You can now test for equality and inequality with objects (except for dictionaries for which it is undefined). This allows you to do tests like:

OrderedDict() == False

Added the strict keyword, which raises a ValueError if you do slice assignment with keys that are already in the dictionary.

Assignment to keys in SequenceOrderedDict is now only for re-ordering the keys.

Fixed bug where slice assignment to keys could lose information. (and optimised by slicing ranges to get the indexes we are assigning to instead of indexing each key).

You change keys, items, and values through new methods setkeys, setitems, and setvalues methods.

Minor changes, thanks to Christoph Zwerschke for suggestions.

Added __deepcopy__ method (previously deepcopy failed).

Changed use of slice to types.SliceType for Python 2.2.

Version 0.2.1

2005/12/02

Fixed bugs in __getattr__ and popitem

Optimisation in OrderedDict.__init__ when creating an instance from an OrderedDict

Changed FancyODict to SequenceOrderedDict

Implemented new __repr__

Version 0.2.0

2005/12/01

Added index to OrderedDict.popitem

2005/11/30

Implemented FancyODict, which has keys, items, values as custom, callable, sequence objects.

2005/11/26

By Michael Foord - from suggestions on comp.lang.python

Hidden the sequence attribute

items, keys, values can now take a list to replace the current keys, values, or items

Implemented slicing (including deleting a slice and assigning to a slice)

Implemented sequence methods sort, reverse, insert, index

2005/09/10

By Nicola Larosa, based on code from Tim Wegener.

Create itervalues and iteritems without creating the list up-front

Added doctests for iter methods, and others.

Optimized __setitem__ to be O(1) rather than O(N)

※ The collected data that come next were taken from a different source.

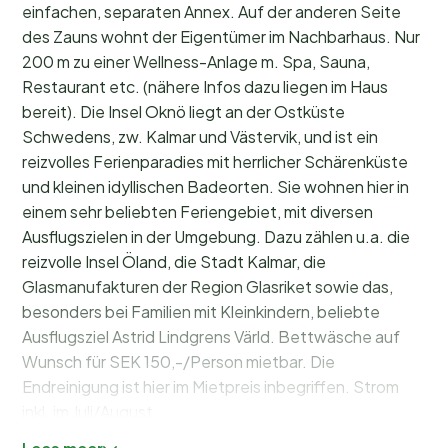
einfachen, separaten Annex. Auf der anderen Seite
des Zauns wohnt der Eigentümer im Nachbarhaus. Nur
200 m zu einer Wellness-Anlage m. Spa, Sauna,
Restaurant etc. (nähere Infos dazu liegen im Haus
bereit). Die Insel Oknö liegt an der Ostküste
Schwedens, zw. Kalmar und Västervik, und ist ein
reizvolles Ferienparadies mit herrlicher Schärenküste
und kleinen idyllischen Badeorten. Sie wohnen hier in
einem sehr beliebten Feriengebiet, mit diversen
Ausflugszielen in der Umgebung. Dazu zählen u.a. die
reizvolle Insel Öland, die Stadt Kalmar, die
Glasmanufakturen der Region Glasriket sowie das,
besonders bei Familien mit Kleinkindern, beliebte
Ausflugsziel Astrid Lindgrens Värld. Bettwäsche auf
Wunsch für SEK 150,-/Person mietbar. Die
Endreinigung ist hier im Mietpreis inbegriffen. Strom
inkl. im Juli/August.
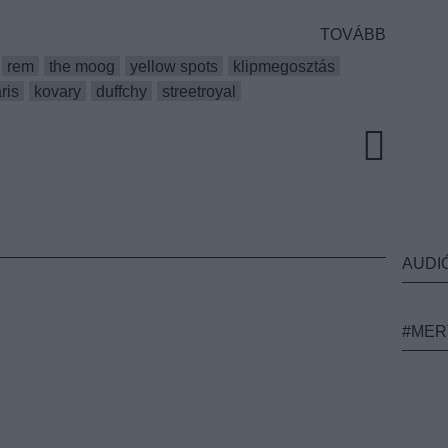
TOVÁBB
rem
the moog
yellow spots
klipmegosztás
ris
kovary
duffchy
streetroyal
AUDI
#MER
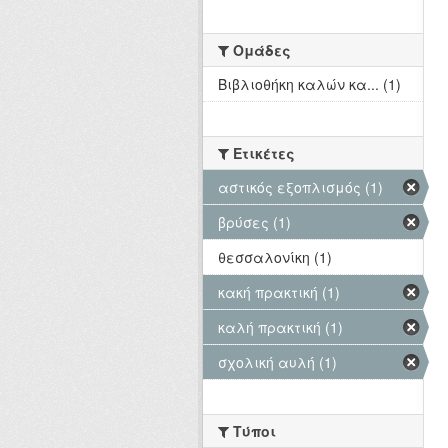
Ομάδες
Βιβλιοθήκη καλών κα... (1)
Ετικέτες
αστικός εξοπλισμός (1)
βρύσες (1)
θεσσαλονίκη (1)
κακή πρακτική (1)
καλή πρακτική (1)
σχολική αυλή (1)
Τύποι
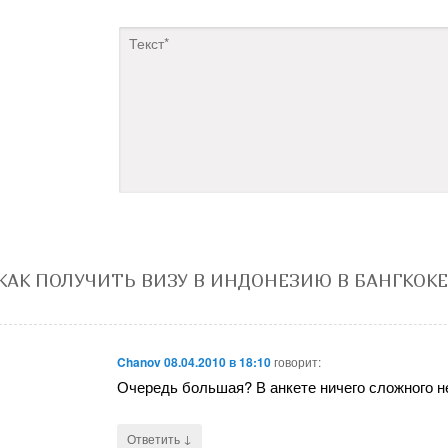
КАК ПОЛУЧИТЬ ВИЗУ В ИНДОНЕЗИЮ В БАНГКОКЕ
Chanov
08.04.2010 в 18:10
говорит:
Очередь большая? В анкете ничего сложного н
↓
Ответить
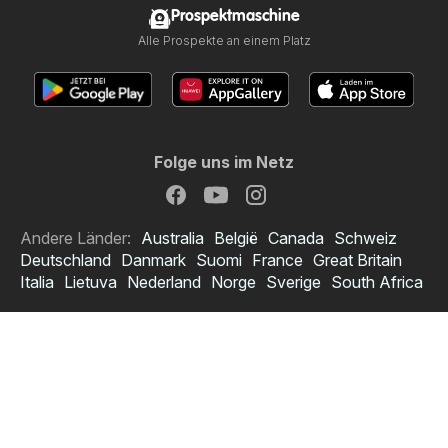
Prospektmaschine
Alle Prospekte an einem Platz
Folge uns im Netz
Andere Länder:
Australia
België
Canada
Schweiz
Deutschland
Danmark
Suomi
France
Great Britain
Italia
Lietuva
Nederland
Norge
Sverige
South Africa
Copyright © 2026
Prospektmaschine.at
.
Datenschutzerklärung anpassen
Bedingungen zur Nutzung des Webs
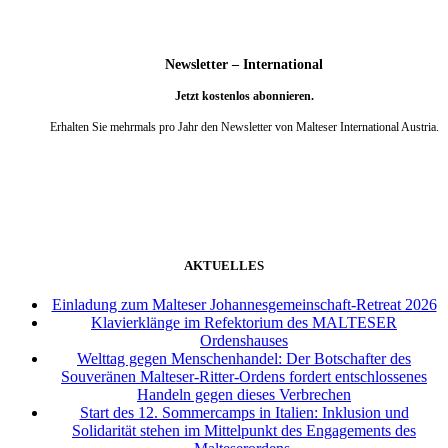
Newsletter – International
Jetzt kostenlos abonnieren.
Erhalten Sie mehrmals pro Jahr den Newsletter von Malteser International Austria.
weiter
AKTUELLES
Einladung zum Malteser Johannesgemeinschaft-Retreat 2026
Klavierklänge im Refektorium des MALTESER
Ordenshauses
Welttag gegen Menschenhandel: Der Botschafter des
Souveränen Malteser-Ritter-Ordens fordert entschlossenes
Handeln gegen dieses Verbrechen
Start des 12. Sommercamps in Italien: Inklusion und
Solidarität stehen im Mittelpunkt des Engagements des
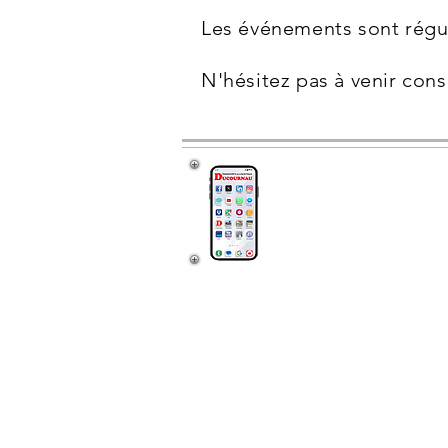
Les événements sont régul
N'hésitez pas à venir cons
©Copyright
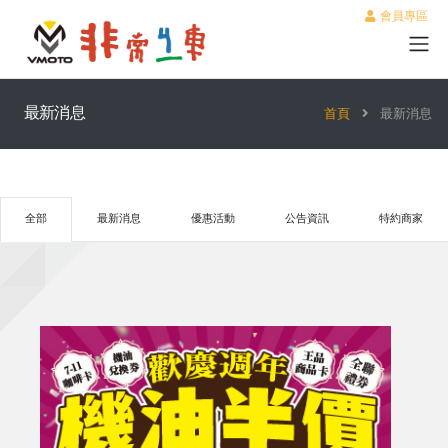
會員專區
最新消息
首頁
最新消息
全部
最新消息
優惠活動
公告資訊
特約商家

Removed redefined methods that did not alter dict method behaviour,
related doctests moved to the class docstring

Added support for sequences of (key, value) pairs to update

Removed redundant condition from __eq__

Removed incorrect implementation of __str__

2005/08/28

By Michael Foord

Added __all__

More than two arguments to pop now raises an error

Version 0.1.0 finalised

2005/08/13

By Nicola Larosa

Added doctests everywhere, fixed a good chunk of implementation

Added comments at top, other doc vars

2005/08/01

By Michael Foord

Type tests changed to isinstance

_keys changed to sequence attribute

Allowed creating a dictionary by passing keyword arguments

Shortened __repr__

Fixed bug in popitem

Other minor changes


Footnotes

[1]Online at http://www.voidspace.org.uk/python/license.shtml
[2]Online at http://www.voidspace.org.uk/python/pythonutils.html
[3]Implementing an ordered dictionary in C would change this.